The bottles used in this house are filled with colored materials so they look awesome in the sunlight and the house actually sings when the wind blows the bottle house. Somebody may ask how much you drink if you can afford to build an entire house out of glass bottles, but that’s a private matter! For example, you can build a festive outdoor mood enhancer light…  What you’ll require for this project is as follows: empty glass bottles, tiki torch wicks and torch fluid. You’ll have to clean up the empty bottles, fill the bottom with water just under the wick (don’t let the water touch the wick though), then fill the rest of the bottle with torch fluid. Here comes a more advanced project for those of you who seek enlightenment in the art of using glass bottles for building useful things.
Just take a look at the next video and you’ll discover a cool method for making your own custom-made beer glasses out of glass bottles! For this endeavor you’ll require an (unfortunately empty) beer bottle, lighter fluid, cotton string, sandpaper and ice water.


Indeed, this is an important lesson about surviving when stranded out in the wild and being forced to live off the land (and from garbage landfills). If you take a look at the next video, you’ll learn how to create deadly (and beautiful at the same time) arrowheads using glass bottles.
This project may seem pretty weird (as in obvious) to you, but let me tell you one thing: this is one of the most underestimated uses for glass bottles ever. Usually people prefer to use plastic bottles for storing water, but glass bottles are the best option around. Or watch this video and see other cool ideas for using empty glass bottles for decorative purposes. If you have other thoughts or ideas about how to repurpose glass bottles, don’t hesitate to share them in the comments section below.
If you have access to the 5 gallon plastic water bottles used for water coolers you will have one of the very best containers imaginable.
Just take a look at the video below depicting an already-built glass bottle house and you’ll understand what I am talking about.
You’ll be able to create all sorts of shapes from cut glass bottles, including spoons as in the photo below, and other useful items. Because arrows are weapons and weapons are cool and related to prepping and surviving in the wild, which is probably what brought you to this site. If you don’t know how to do that, you’ll learn the art of flint chipping at the same time you learn to make glass arrowheads.

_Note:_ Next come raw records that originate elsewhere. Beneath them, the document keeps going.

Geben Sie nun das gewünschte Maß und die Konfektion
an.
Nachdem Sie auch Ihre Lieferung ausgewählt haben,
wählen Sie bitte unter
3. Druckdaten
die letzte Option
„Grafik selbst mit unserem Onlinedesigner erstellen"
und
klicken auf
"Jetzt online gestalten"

Emergency water storage using glass bottles is often disregarded in the prepping community because plastic is easier to come by and lighter to tote.

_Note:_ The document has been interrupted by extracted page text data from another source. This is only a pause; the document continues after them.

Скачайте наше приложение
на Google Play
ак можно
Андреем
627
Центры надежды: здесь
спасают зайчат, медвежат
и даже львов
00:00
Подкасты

In case you did not know, water is best kept in glass containers (the best tasting beer is in bottles, not in cans) as opposed to metal or plastic ones. Toxic substances from the plastic such as BPA – aka Bisphenol A – may contaminate your water supply especially if the plastic bottles are exposed to sunlight or hot environments. Whenever we open a bottle of wine we have whoever is over autograph and date the bottles as a keepsake. Building a wall out of glass bottles is described in the following video and the same principle can be applied to an entire house. Here’s another video depicting an easy way of getting use from the glass bottom by making blue glass arrowheads. Instead of disposing of useless empty bottles, you can melt them down and transform them into art. Chicago buddies RABBLE RABBLE are a four-piece who helped us kick off NYE 2014 with JEFF THE BROTHERHOOD, so you know they know how to party. With a three-piece behind him, CHIVES and the band pair scuzzy, catchy-as-hell numbers with Krautrock rhythms to give the psych- and synth-punk songs the go-go propulsion they need to survive their three, five and eight minute runtimes.